I like these. They are cheap enough that if you want to upgrade to two of them, you have a great setup for about $100. I have 3 of these over my 29 gallon and it is too much light. Coarlife also makes a 30 inch PC light, 96 watts I believe. About 2x the money, a better deal for high light.


----------



## The Exiled (Jan 4, 2010)

what is your water temperature with those lights on?
i would need co2 with that much light correct?


----------



## talontsiawd (Oct 19, 2008)

The lights don't get hot but mine are raised. If you do one fixture (even if you keep your stock one), you will not need co2. With 2 it is a maybe.


----------



## BaltimoreGuy (Dec 23, 2009)

I recently upgraded my 29gallon tank, and bought a "1 x 55 watt Bright Kit" from AH Supply. You can retrofit it into your existing light fixture. It comes with all the hardware you will need and the only difference is the ballast has to be mounted on the outside of the fixture... Which you cant see unless your behind the aquarium. Going from my 20watt bulb (probably the same thing you have) to the new bulb & reflector makes a huuuge difference.

I should have cleaned up a little before taking the pic :angel:


----------



## [email protected] (Jul 17, 2008)

An AH Supply retro kit is the fastest upgrade you can do and keep your hood. It is also the most economical in the short run. In the longer run, replacement PC bulbs cost more than T5. Bulb fanatics will tell you PC bulbs are good for a year. That's great for peoplel raising plants for sale or high tech hobbyists. Reality is you'll probably want to replace the bulb once a year. In a couple of years if you are still into planted tanks and plants, you'll probably want to replace the hood with a nice T5 setup. 
The AH Supply reflector can be screwed to the existing supports for the white plastic in the strip light you have. 
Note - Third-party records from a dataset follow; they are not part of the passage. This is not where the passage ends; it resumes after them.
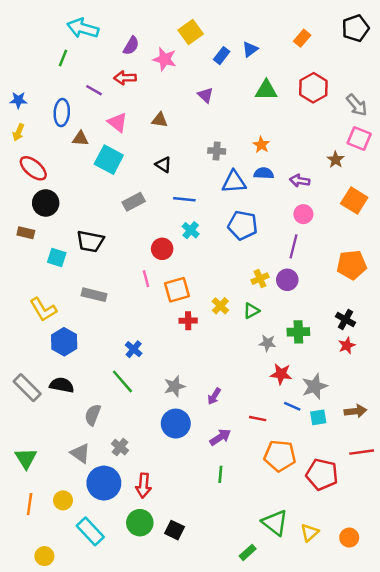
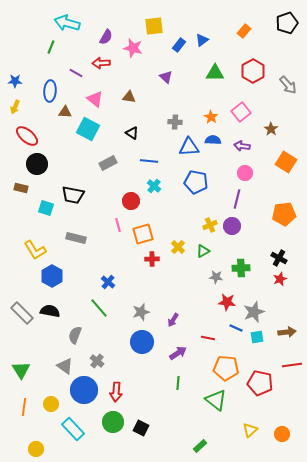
yellow square: (191, 32) -> (154, 26), turned 30
pink square: (359, 139) -> (241, 112), moved, turned 30
green triangle: (275, 523) -> (216, 400), moved

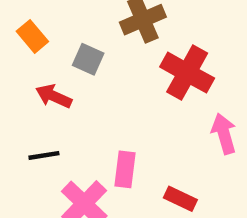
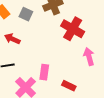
gray square: (88, 59) -> (26, 14), moved

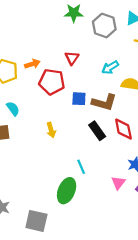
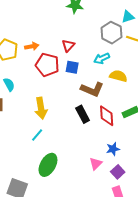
gray hexagon: (104, 26) -> (111, 33), moved
blue square: (79, 99) -> (72, 67), moved
yellow arrow: (51, 130) -> (41, 108), size x1.5
cyan line: (81, 167) -> (37, 135), moved, turned 56

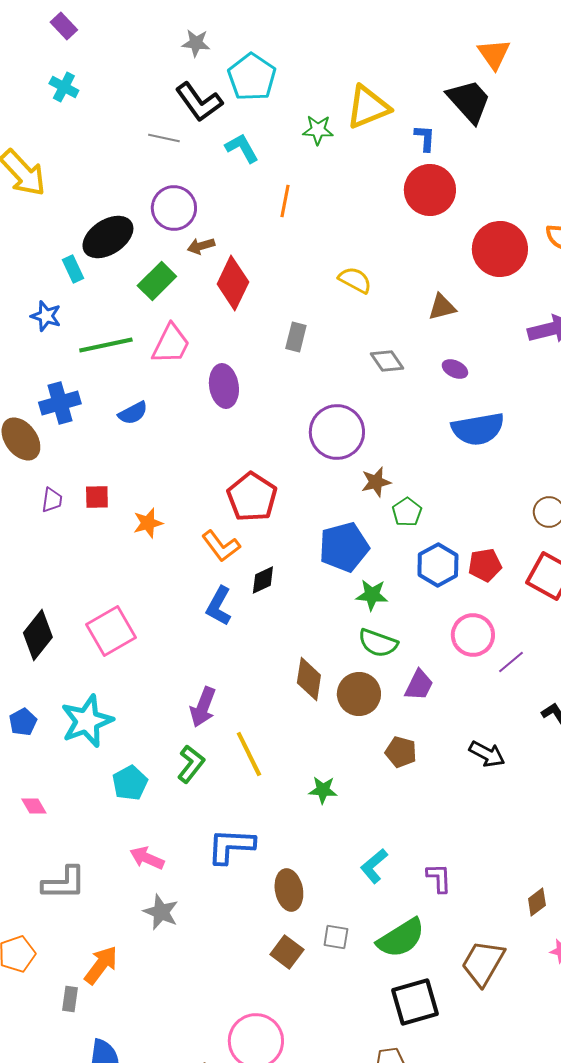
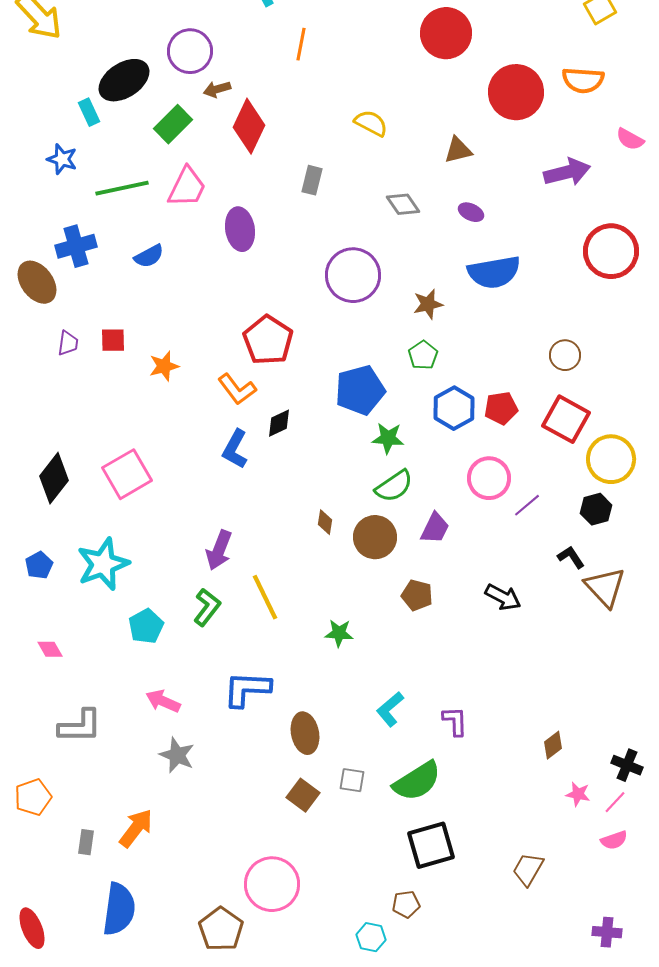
brown star: (376, 482) -> (428, 304), moved
green semicircle: (378, 643) -> (394, 486), turned -54
brown diamond: (309, 679) -> (325, 522), size x0.6
brown trapezoid: (483, 963) -> (528, 869), moved, size x0.7
orange arrow: (101, 965) -> (136, 828), moved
http://www.ahsupply.com/36-55w.htm 

You will want the 1 x 55 Bright kit at $44.99
Order a bulb too. Purchasing a bulb separately will cost too much.


----------



## jlroar (Aug 19, 2007)

I have purchased a few light fixtures from the following for my saltwater aquarium. The lights are for reef systems BUT they also work for freshwater. I suggest looking at 6500K replacement bulbs for the long run but either way it's not a bad price for their fixtures.

http://aquatraders.com/

direct link http://shop.aquatraders.com/T5-High-Output-Aquarium-Light-s/9.htm

Best wishes,
James


----------



## VadimShevchuk (Sep 19, 2009)

I would not go with aquatraders due to them being cheap and crappy. If I were in your situation, I would buy the 1x 55w or the the coralife strip t-5 mentioned above. i have a 29 gallon also and i have a current 65w model. Only problem with it is that plants lean torward the light fixture and it is not birght enough to grow Hc or glosso. If you are gonna get co2 pressurized- i would go with a 130w model.


----------